I think it's one of the minor conversational issues that show up other people's entrenched gender stereotypes. Or stupidity. Or their inability to realise that not everyone shares their preferences.
I actually agree that in this country at the moment there seems to be a quite strong current feeling that girls are 'better', that every woman really wants a girl first, whatever she says, and then a boy 'for her husband', but that if she could only have a child or children of one sex, then girls all the way.
And I don't think it's any kind of feminist backlash against boys being the desired sex for years, I think it's a fairly depressing response to increasingly gendered marketing of children's clothes and toys, which is forming our opinion of boys and girls being increasingly polarised and different.
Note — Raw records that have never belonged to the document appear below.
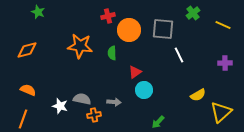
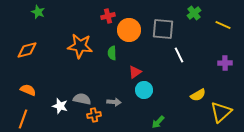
green cross: moved 1 px right
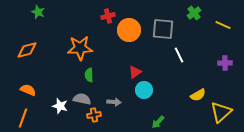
orange star: moved 2 px down; rotated 10 degrees counterclockwise
green semicircle: moved 23 px left, 22 px down
orange line: moved 1 px up
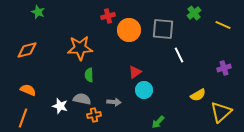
purple cross: moved 1 px left, 5 px down; rotated 16 degrees counterclockwise
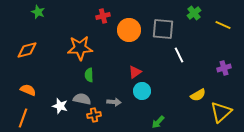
red cross: moved 5 px left
cyan circle: moved 2 px left, 1 px down
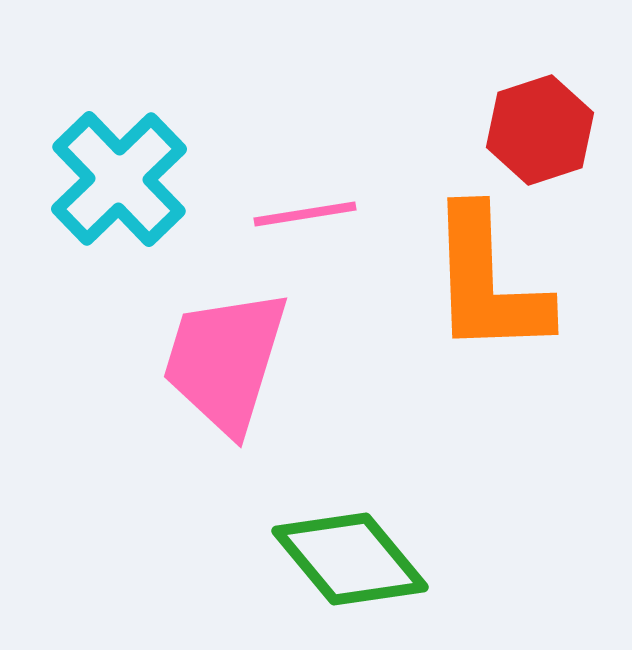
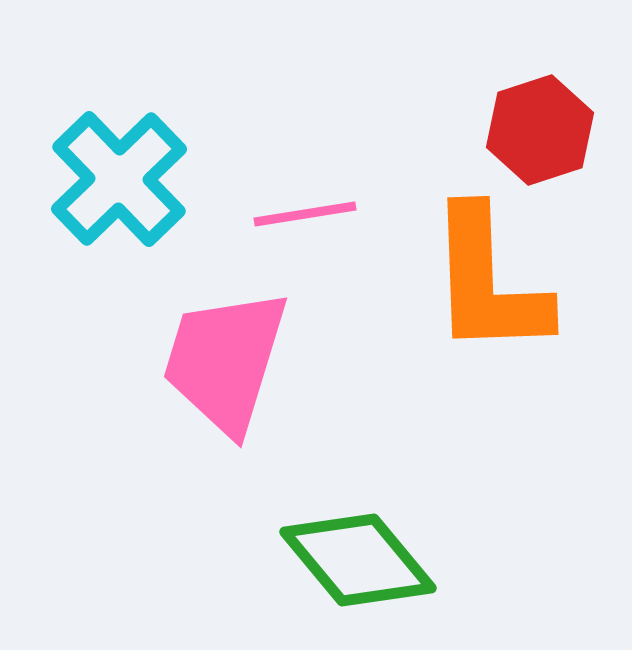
green diamond: moved 8 px right, 1 px down
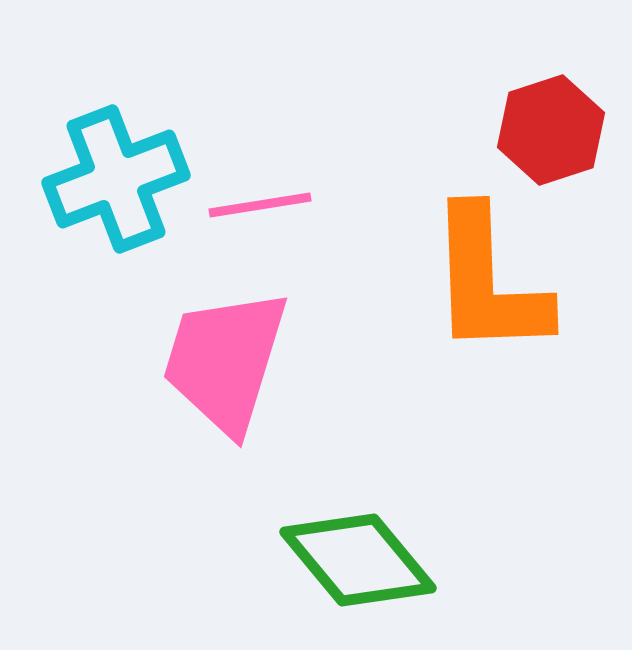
red hexagon: moved 11 px right
cyan cross: moved 3 px left; rotated 23 degrees clockwise
pink line: moved 45 px left, 9 px up
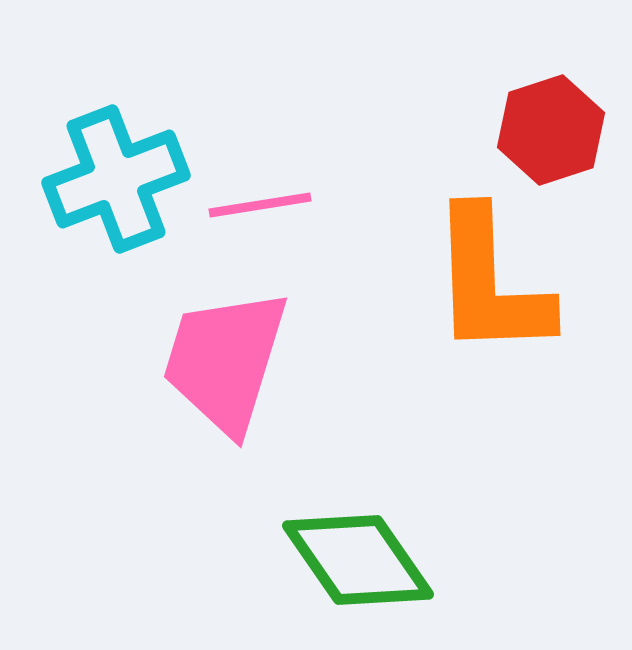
orange L-shape: moved 2 px right, 1 px down
green diamond: rotated 5 degrees clockwise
I thought I had zero sex preference when I was pregnant with what I knew would be my only child. Not long before the 20 week scan, I was in a shopping centre with a friend and her monosyllabic teenage son, and found myself getting suddenly panicky at the idea of not wanting a boy, and realising it was because of the racks of lovely, brightly-coloured girls clothes, compared to a single aisle of trousers and jumpers in blue, navy, khaki and bottle-green, decorated with cars or dinosaurs I realise I was unconsciously accepting a dopey stereotype. Girls = fun! free! emotional! Can do anything! however traditionally girlish or boyish! Boys = limited emotional range! macho! gruff! alien etc etc. (Not helped by monosyllabic teenager...)
I was terribly upset when I found out I was carrying a boy at the scan. I realised I was being stupid and self-indulgent, and never said a word to another soul. I was besotted with him from birth. He is one now. He has no idea he is a 'boy', or how boys are supposed to behave. He plays with kitchens and fire engines, toy cars and baby dolls and balls. He loves baking and dancing. His favourite colour is pink. His favourite book is The Pointy Hatted Princesses. He obeys no gender stereotypes whatsoever.
He is unspeakably gorgeous. I do dread the gender indoctrination he will inevitably be subject to as he gets older, though.